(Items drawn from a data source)
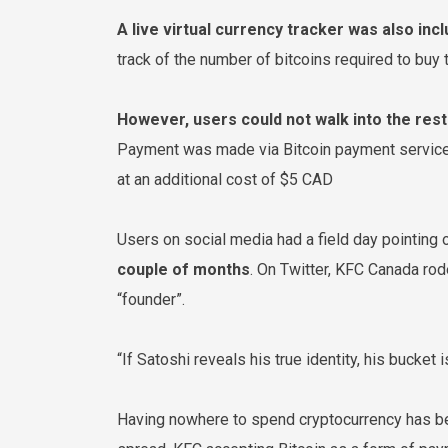
A live virtual currency tracker was also inc
track of the number of bitcoins required to buy
However, users could not walk into the rest
Payment was made via Bitcoin payment service 
at an additional cost of $5 CAD
Users on social media had a field day pointing
couple of months
. On Twitter, KFC Canada rod
“founder”.
“If Satoshi reveals his true identity, his bucket 
Having nowhere to spend cryptocurrency has bee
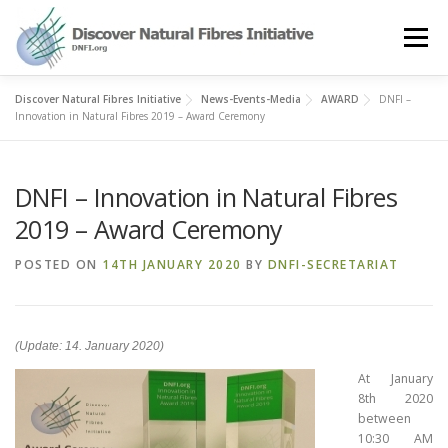
Skip
to
Menu
content
Discover Natural Fibres Initiative
News-Events-Media
AWARD
DNFI –
OUR STORY
NATURAL FIBRES
NEWS&EVENTS
Innovation in Natural Fibres 2019 – Award Ceremony
DNFI – Innovation in Natural Fibres
OUR WORK
AWARD
MEMBERS
2019 – Award Ceremony
POSTED ON
14TH JANUARY 2020
BY
DNFI-SECRETARIAT
(Update: 14. January 2020)
At January
8th 2020
between
10:30 AM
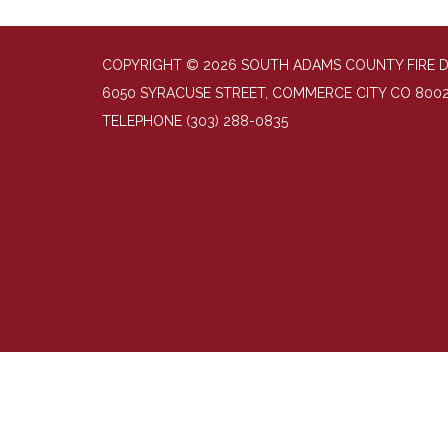
COPYRIGHT © 2026 SOUTH ADAMS COUNTY FIRE 
6050 SYRACUSE STREET, COMMERCE CITY CO 800
TELEPHONE
(303) 288-0835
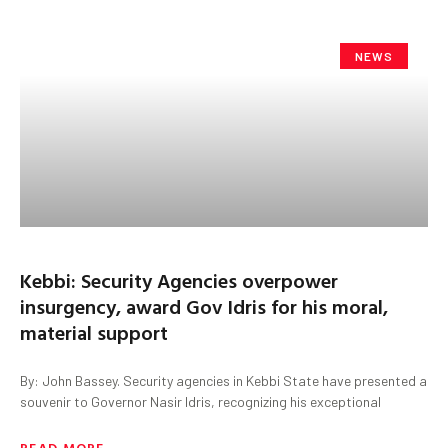
NEWS
Kebbi: Security Agencies overpower
insurgency, award Gov Idris for his moral,
material support
By: John Bassey. Security agencies in Kebbi State have presented a
souvenir to Governor Nasir Idris, recognizing his exceptional
READ MORE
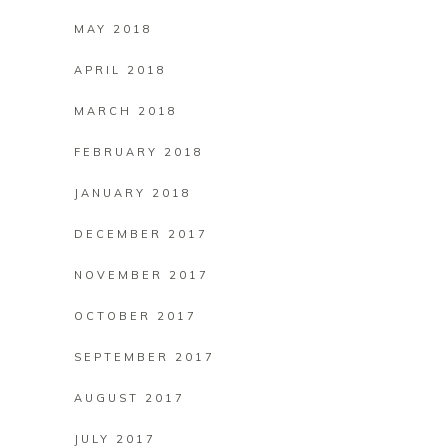
MAY 2018
APRIL 2018
MARCH 2018
FEBRUARY 2018
JANUARY 2018
DECEMBER 2017
NOVEMBER 2017
OCTOBER 2017
SEPTEMBER 2017
AUGUST 2017
JULY 2017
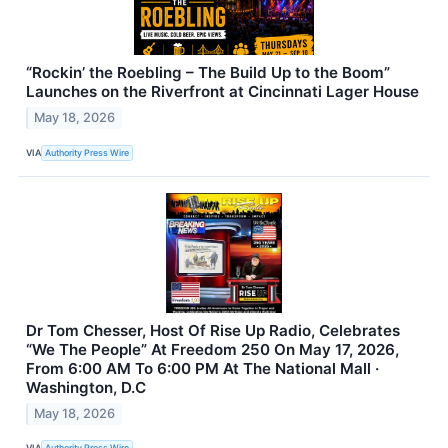
“Rockin’ the Roebling – The Build Up to the Boom”
Launches on the Riverfront at Cincinnati Lager House
May 18, 2026
VIA
Authority Press Wire
Dr Tom Chesser, Host Of Rise Up Radio, Celebrates
“We The People” At Freedom 250 On May 17, 2026,
From 6:00 AM To 6:00 PM At The National Mall ·
Washington, D.C
May 18, 2026
VIA
Authority Press Wire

To do:
Turn the lines of the records above into a numbered list, from the line containing "the Roebling –" down to the end of the records, leaving out any blank lines.

Answer space:
1. “Rockin’ the Roebling – The Build Up to the Boom”
2. Launches on the Riverfront at Cincinnati Lager House
3. May 18, 2026
4. VIA
5. Authority Press Wire
6. Dr Tom Chesser, Host Of Rise Up Radio, Celebrates
7. “We The People” At Freedom 250 On May 17, 2026,
8. From 6:00 AM To 6:00 PM At The National Mall ·
9. Washington, D.C
10. May 18, 2026
11. VIA
12. Authority Press Wire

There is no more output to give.